Given the latest developments in tablets and smart phones, it is essential that rt-ai Edge be able to incorporate inference-capable devices into its stream processing networks. Inference-capable, per user devices make scaling very straightforward as capability increases in direct proportion to the number of users of an edge system. The normal rt-ai Edge deployment system can’t be used with mobile devices which requires (at the very least) framework apps to make use of AI models within the devices themselves. However, with that proviso, it is certainly possible to incorporate smart edge devices into edge networks with rt-ai Edge.
There’s a new TensorFlow model for image captioning available here. It combines a deep convolutional neural network (Inception-v3) with an LSTM-based decoder network. LSTM is cropping up just about everywhere now…
Yes, that is me waving my Taylor (made in San Diego 🙂 ) guitar around in a very careless manner. It’s all in a good cause though. Turns out that Inception-v3 is very good at recognizing acoustic and electric guitars. I put together a new rtndf PPE called recognize based on the code here from the TensorFlow repo.
In its simplest mode, the recognize PPE takes an incoming video stream and tries to recognize an object in the entire frame. If it finds something, it adds a label in the bottom left corner of the image and uses that to generate a new output stream. That’s ok, but what’s more interesting is when it works with another PPE, modet. modet detects moving objects in the stream and draws a box around them. It now also adds metadata to the outgoing pipeline messages that can be used by downstream PPEs to do something with the regions where motion has been detected.
recognize can work in a mode where it uses the modet metadata to recognize moving objects in the stream. The screen capture with the guitar is an example. That’s why I was waving it around – it had to be in motion to get detected and recognized. The box is that big because I am in motion too! However, Inception-v3 seems quite able to recognize the dominant object in the image segment. While there is only one recognized object in this example, if there were more regions they would be individually recognized.
Of course, the example data set for Inception-v3 only knows so many things, guitars being an example. However, something I want to use this for is to detect a UPS truck coming up the drive. I’ll probably have to try retraining the final layer to do this.

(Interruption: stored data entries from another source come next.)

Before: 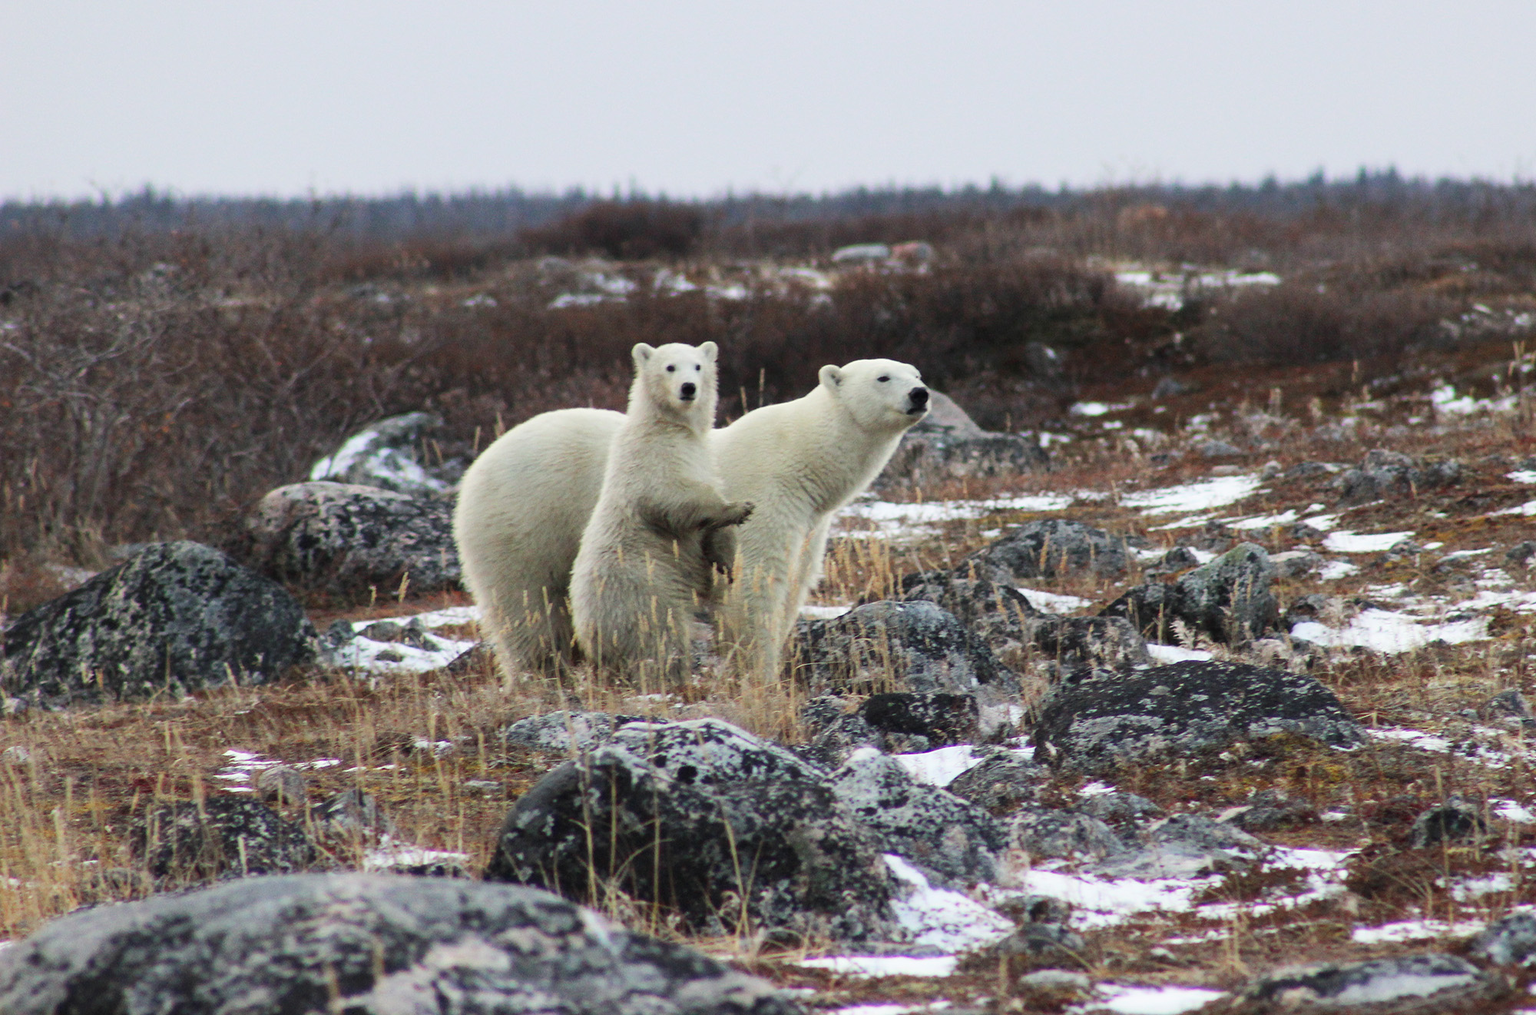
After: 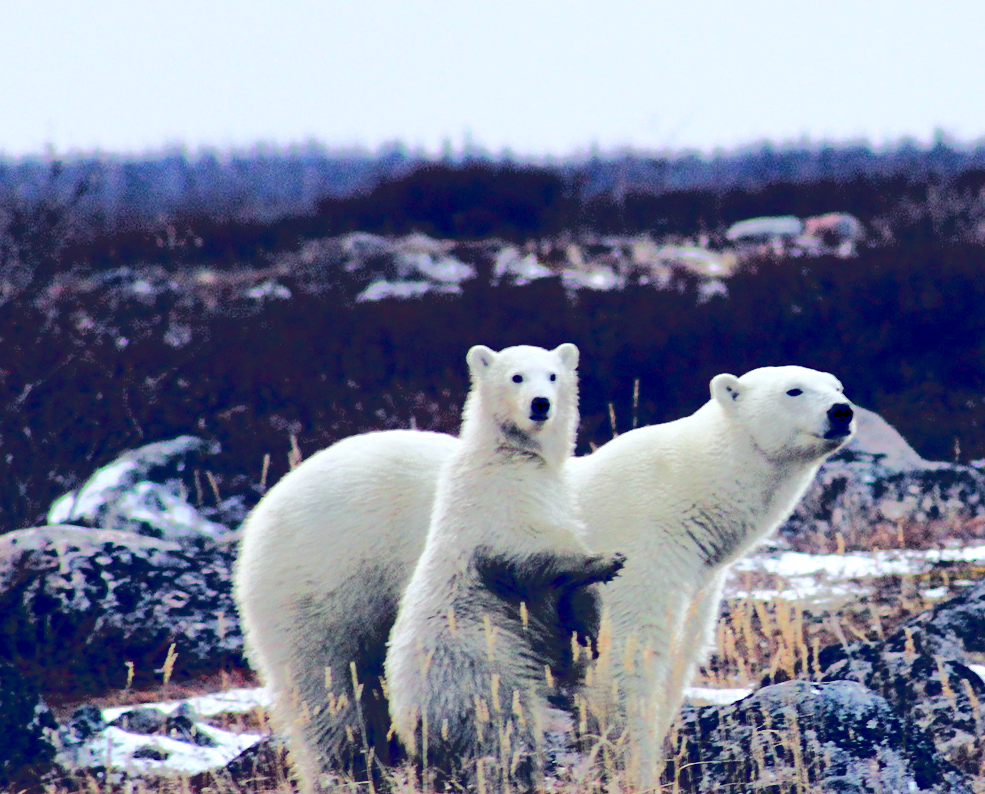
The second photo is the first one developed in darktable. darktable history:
crop: left 17.835%, top 7.675%, right 32.881%, bottom 32.213%
base curve: curves: ch0 [(0.065, 0.026) (0.236, 0.358) (0.53, 0.546) (0.777, 0.841) (0.924, 0.992)], preserve colors average RGB
color balance rgb: shadows lift › luminance -41.13%, shadows lift › chroma 14.13%, shadows lift › hue 260°, power › luminance -3.76%, power › chroma 0.56%, power › hue 40.37°, highlights gain › luminance 16.81%, highlights gain › chroma 2.94%, highlights gain › hue 260°, global offset › luminance -0.29%, global offset › chroma 0.31%, global offset › hue 260°, perceptual saturation grading › global saturation 20%, perceptual saturation grading › highlights -13.92%, perceptual saturation grading › shadows 50%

I am currently working with TensorFlow and I thought it’d be interesting to see what kind of performance I could get when processing video and trying to recognize objects with Inception-v3. While I’d like to get TensorFlow integrated with some of my Qt apps, the whole “build with Bazel” thing is holding that up right now (problems with Eigen includes – one day I’ll get back to that). As a way of taking the path of least resistance, I included TensorFlow in an inline MQTT filter written in Python. It subscribes to a video topic sourced from a webcam and outputs recognized objects in the stream.
As can be seen from the screen capture, it’s currently achieving 11 frames per second using 640 x 480 frames with a GTX 970 GPU. With a GTX 960 GPU, the rate falls to around 8 frames per second. This is pretty much what I have seen with other TensorFlow graphs – the GTX 970 is about 50% faster than a GTX 960, probably due to the restricted memory bus width on the GTX 960.
Hopefully I’ll soon have a 10 series GPU – that should be an interesting comparison.